ちなみに、成熟した赤血球には核がありません。これにより、細胞の内部スペースを最大限に活用してヘモグロビンを詰め込むことができ、効率よく酸素を運搬できる構造になっています。
血小板の働き – 出血を止める最初の守り
次に数の多い血小板は、出血を止める(止血)際に重要な役割を果たします。
血管が損傷して出血が起こると、まず血小板が傷口に集まって互いにくっつき、塊(血小板血栓)を形成して傷口を塞ぎます。この働きを一次止血と呼び、血小板はその主役となります。
さらに、その後フィブリンというタンパク質が網のように絡みついて血栓を強力に補強します(二次止血)。
白血球の働き – 体を守る免疫のエキスパート
白血球は、細菌やウイルスなどの異物から体を守る免疫システムの中心的な役割を担っています。 白血球は、その性質や働きによって大きく「顆粒球」「リンパ球」「単球」の3種類に分類されます。
顆粒球 – 細菌などと戦う最前線部隊
細胞の中に殺菌作用などを持つ「顆粒」を含んでいるのが特徴です。主に3種類に分けられます。
- 好中球 白血球の中で最も数が多く(約60%)、細菌感染などが起こると真っ先に現場へ駆けつけ、細菌を食べて処理(貪食作用)します。急性炎症の主役となる細胞です。
- 好酸球 アレルギー反応に関与するほか、特に寄生虫を攻撃する際に重要な働きをします。顆粒を細胞の外へ放出して敵を攻撃します。
- 好塩基球 数は非常に少ないですが、ヒスタミンなどの化学物質を放出して、蕁麻疹(じんましん)などの即時型アレルギー反応(Ⅰ型アレルギー)を引き起こす原因となります。
リンパ球 – 高度な免疫システムを担う司令部
一度侵入した異物(抗原)を記憶し、それに対して特異的に反応する獲得免疫の中心的な役割を担います。
- B細胞(Bリンパ球) 異物を認識すると形質細胞に分化し、抗体と呼ばれる武器を産生して病原体を攻撃します。
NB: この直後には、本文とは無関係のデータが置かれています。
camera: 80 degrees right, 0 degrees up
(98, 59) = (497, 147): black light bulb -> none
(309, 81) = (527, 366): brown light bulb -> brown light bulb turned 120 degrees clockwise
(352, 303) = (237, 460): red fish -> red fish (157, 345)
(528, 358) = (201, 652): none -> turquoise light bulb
- T細胞(Tリンパ球) いくつかの種類があり、それぞれ重要な役割を持っています。
- ナチュラルキラー(NK)細胞 生まれつき備わっている自然免疫を担当するリンパ球です。常に体内をパトロールし、ウイルス感染細胞や腫瘍細胞を見つけ次第、指令を待たずに直接破壊します。
単球 – 頼れるお掃除役と情報伝達役
単球は血液中にいる間は単球として存在しますが、組織内に移動すると特定の細胞に変化(分化)する能力を持っています。
- マクロファージ 単球が組織に移動して分化したものです。「大きな食いしん坊」という名前の通り、体内に侵入した異物や、役目を終えた古い細胞などを片っ端から食べる(貪食する)お掃除役です。
- 樹状細胞 こちらも単球から分化します。マクロファージのように異物を捕食した後、その異物の情報をリンパ球のT細胞に伝える「抗原提示」という非常に重要な役割を担います。これにより、本格的な獲得免疫が始動します。
まとめ
以上のように、血液の中の「血球」と一言でいっても、これだけ多くの種類の細胞が含まれ、それぞれが専門的な役割分担をしながら私たちの体を守り、維持してくれています。 このように考えると、血液に対する見方が少し変わりますよね。一つひとつの細胞の働きを理解することが、解剖生理学や病態把握の第一歩になります。